Bir yer değiştirme olan ölüm de böyle bir seyâhat. Kıyamete kadar sevdikleriyle bir, yiyip içip mutluluk içinde zevk yapacaklar. Haşirden, tekrar dirilmeden sonra, yeni vücutlarıyla Cennette daim olacaklar. Ashabı Kehf 309 yıl bir mağarada kaldı. "Ne kadar kaldık" sorusuna cevap olarak "Bir gün veya bir günden bir az fazla "dediler. O isterse zaman içinde zaman yaratır. Bir incir çekirdeğine dağ kadar büyük bir ağacın programını yazar. O'nun her şeye gücü yeter.
Sevindirici bir haber de şu ki şeytan artık insanlardan ebediyen uzaklaşacak. Kalplere girip şer teklifler, vesveseler veremiyecek. Böylelikle her türlü kötülük, hatır gönül kırmak, başkasına zarar vermek piyasadan kalkacak. Bu seyahati yapanlar dünyaya geri gönderilmenin âdeta bir şişenin içine girmek gibi bir şey olduğunu söylüyor.

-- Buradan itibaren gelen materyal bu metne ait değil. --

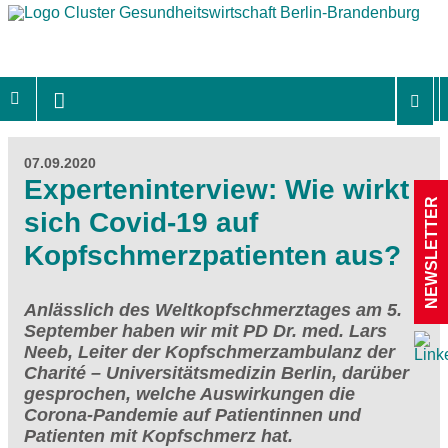
07.09.2020
Experteninterview: Wie wirkt
NEWSLETTER
sich Covid-19 auf
Kopfschmerzpatienten aus?
Anlässlich des Weltkopfschmerztages am 5.
September haben wir mit PD Dr. med. Lars
Neeb, Leiter der Kopfschmerzambulanz der
Charité – Universitätsmedizin Berlin, darüber
gesprochen, welche Auswirkungen die
Corona-Pandemie auf Patientinnen und
Patienten mit Kopfschmerz hat.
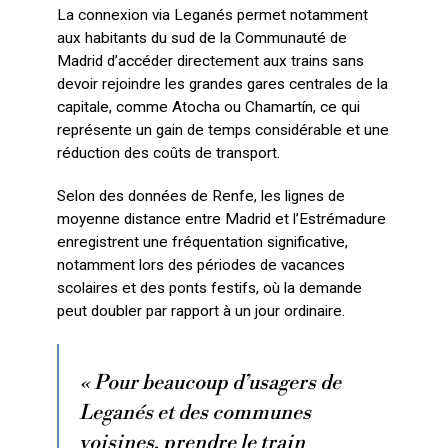
La connexion via Leganés permet notamment
aux habitants du sud de la Communauté de
Madrid d’accéder directement aux trains sans
devoir rejoindre les grandes gares centrales de la
capitale, comme Atocha ou Chamartín, ce qui
représente un gain de temps considérable et une
réduction des coûts de transport.
Selon des données de Renfe, les lignes de
moyenne distance entre Madrid et l’Estrémadure
enregistrent une fréquentation significative,
notamment lors des périodes de vacances
scolaires et des ponts festifs, où la demande
peut doubler par rapport à un jour ordinaire.
« Pour beaucoup d’usagers de
Leganés et des communes
voisines, prendre le train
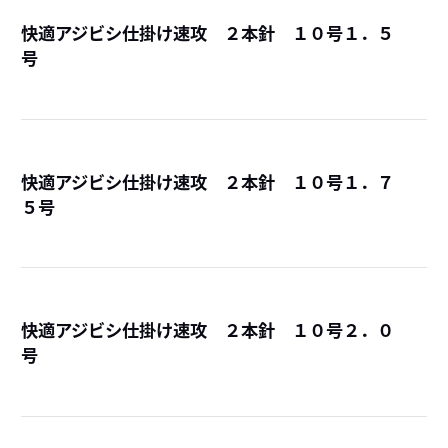
快適アジビシ仕掛け速攻 ２本針 １０号１．５
号
詳
快適アジビシ仕掛け速攻 ２本針 １０号１．７
５号
詳
快適アジビシ仕掛け速攻 ２本針 １０号２．０
号
詳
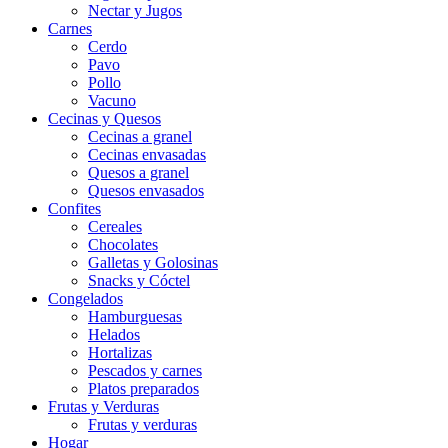
Nectar y Jugos
Carnes
Cerdo
Pavo
Pollo
Vacuno
Cecinas y Quesos
Cecinas a granel
Cecinas envasadas
Quesos a granel
Quesos envasados
Confites
Cereales
Chocolates
Galletas y Golosinas
Snacks y Cóctel
Congelados
Hamburguesas
Helados
Hortalizas
Pescados y carnes
Platos preparados
Frutas y Verduras
Frutas y verduras
Hogar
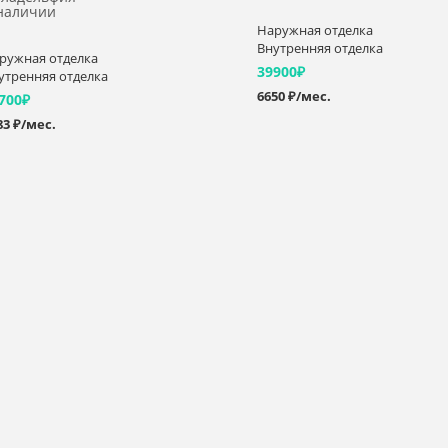
наличии
Наружная отделка
Внутренняя отделка
ружная отделка
39900
₽
утренняя отделка
6650 ₽/мес.
700
₽
83 ₽/мес.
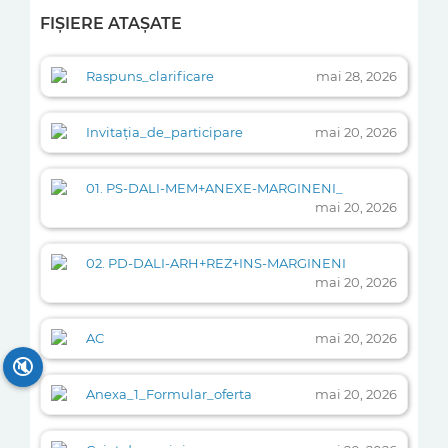
FIȘIERE ATAȘATE
Raspuns_clarificare
mai 28, 2026
Invitația_de_participare
mai 20, 2026
01. PS-DALI-MEM+ANEXE-MARGINENI_
mai 20, 2026
02. PD-DALI-ARH+REZ+INS-MARGINENI
mai 20, 2026
AC
mai 20, 2026
🔇
Anexa_1_Formular_oferta
mai 20, 2026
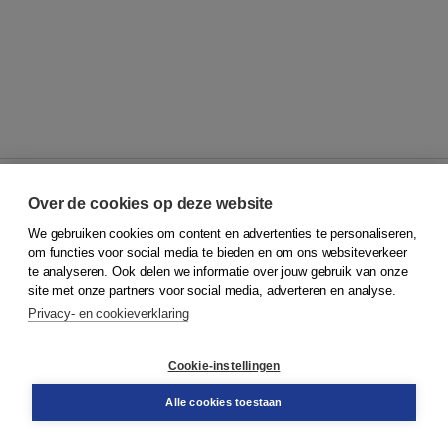
Over de cookies op deze website
We gebruiken cookies om content en advertenties te personaliseren,
© 2026
Koninklijke Boom uitgevers
om functies voor social media te bieden en om ons websiteverkeer
te analyseren. Ook delen we informatie over jouw gebruik van onze
Klantenservice
site met onze partners voor social media, adverteren en analyse.
Service & informatie
Privacy- en cookieverklaring
Contact
Retourneren
Docentenservice
Cookie-instellingen
Snel bestellen
Teamviewer
Alle cookies toestaan
Boom voor jou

Bizler de kılı kırk yararak, rızasına uygun ameller işleyerek, Râhman ve Râhim olan Hâlıkımızın hatırını hoş tutarak, Dünya imtihanını peki derecede bitirerek, kendi gölgemizden korkarak, yoğurdu üfleyerek yiyerek, dostlarıyla dost, düşmanlarını reddederek, bu saadet topunu çelelim. Selâm ve Sevgiler.